Acadian to Use Microsoft's Big Data Technology to Help Make Bets

(Bloomberg) -- Acadian Asset Management, the Boston-based quantitative firm that manages $77 billion, struck a deal with Microsoft to use its Bing Predicts big data technology to inform its investment decisions.

Acadian said it's the first investment firm to use Bing Predicts, a machine-learning project that mines internet search and social-media data for factors to try to forecast events like a corporation's quarterly results. The partnership also aims to help Microsoft, which currently produces a monthly estimate of U.S. retail sales, make more economic predictions.

"With Bing search history, we know what consumers are searching for, and how that will relate to the future earnings of companies," Ryan Stever, director of quantitative global macro research at Acadian, said in an interview. "Anything that can speak to the future earnings growth of a company is going to be valuable to us."

Money managers are gobbling up big data sets, from satellite images to cell phone tracking, looking for patterns that could provide insights into potential wagers. But finding unique and relevant data sets can be difficult amid the competition from a growing number of investment firms seeking to gain a quantitative edge.

The Emerging Markets Equity strategy, Acadian's largest at $16.2 billion, rose 29% in the year ending Jan. 31, according to the firm's website.
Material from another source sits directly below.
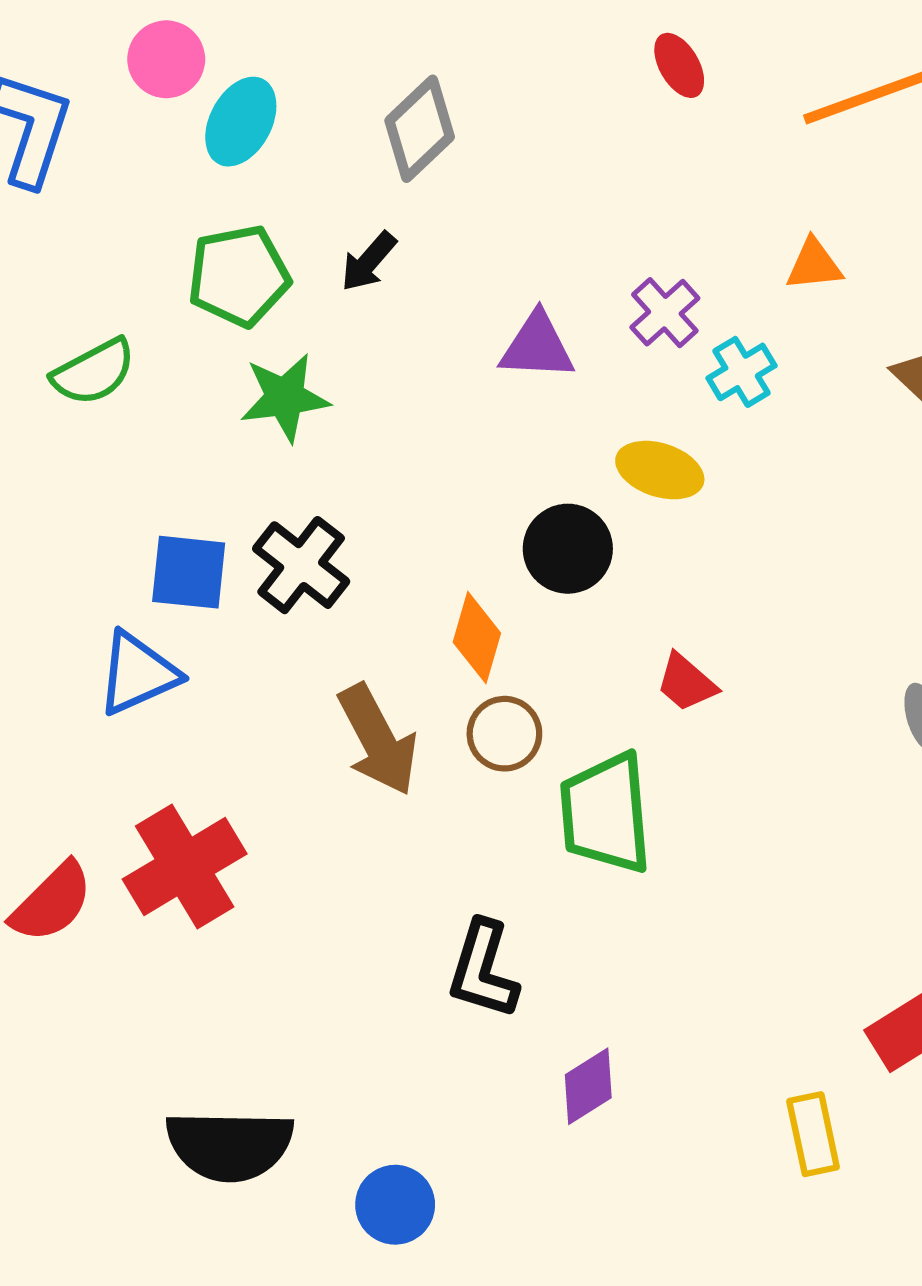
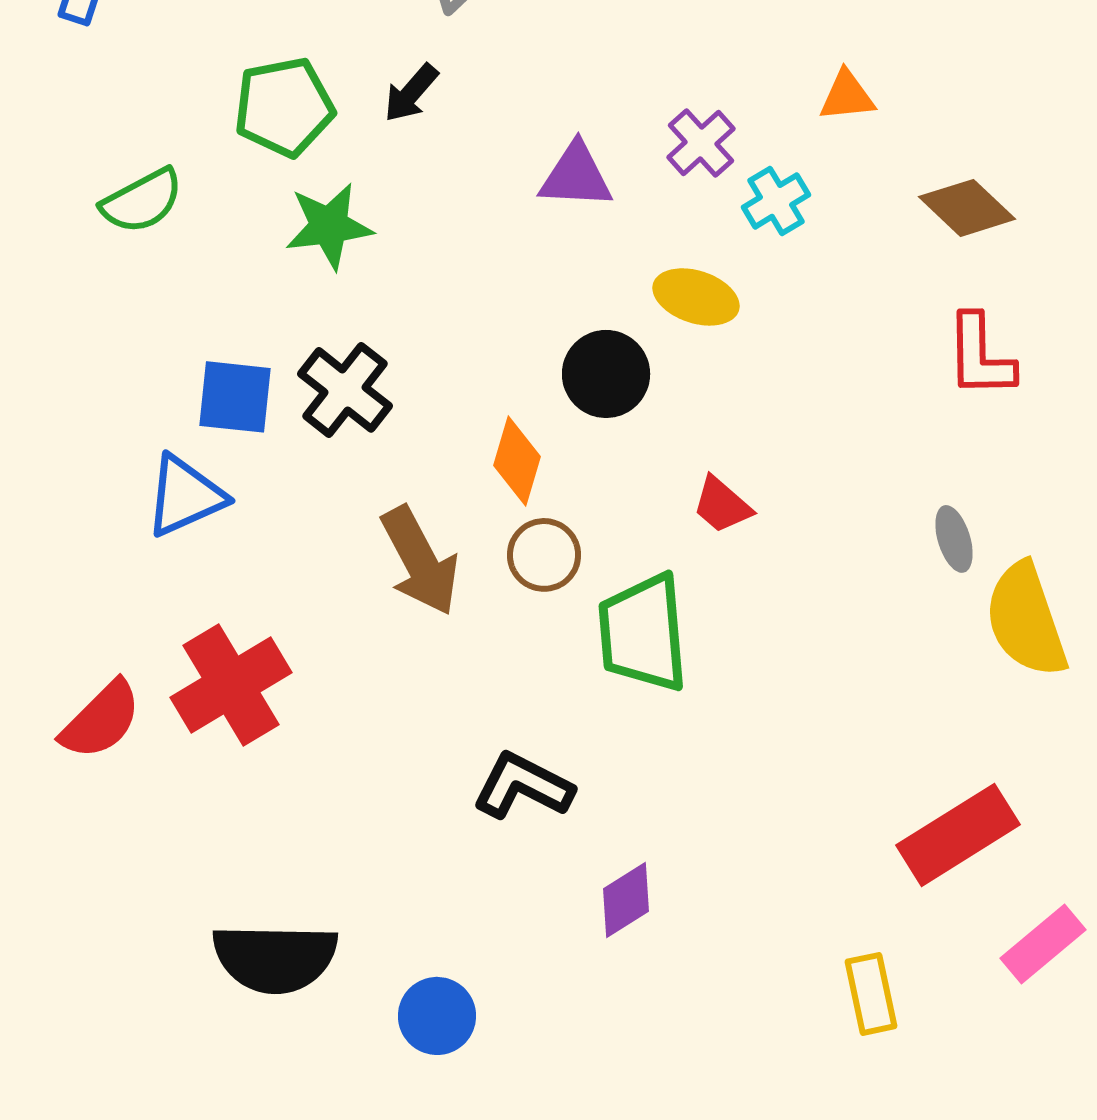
black L-shape: (483, 970) -> (523, 786), turned 100
yellow rectangle: (813, 1134) -> (871, 994), moved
The strategy has gained an average of 6.5% per year since its inception in 1994.

USING INTERNET DATA

Bing Predicts started as an experiment by Microsoft to see if it could call the results of shows like "American Idol" and "The Voice" based on internet queries. The technology now has data from millions of daily searches on Bing, the default engine across Yahoo!'s string of websites and on Apple's Siri.

Stever said he meets weekly with a team at Microsoft to help guide research into new data sets and leverage the computer company's expertise in organizing, compiling and analyzing its data. Acadian aims to combine trading signals from Bing Predicts with its own predictive analysis to determine, for example, whether a company will top quarterly sales expectations.

"When we think about what Bing has to offer, it's an enormous source of potential in terms of what it can predict in the financial markets," Stever said.

Acadian relies on computer models to determine how companies should be valued and to exploit inefficiencies in the market. The firm also manages a portion of Microsoft's balance-sheet assets.

Acadian, founded in 1986, is part of New York–listed OM Asset Management, which is majority owned by London-based Old Mutual.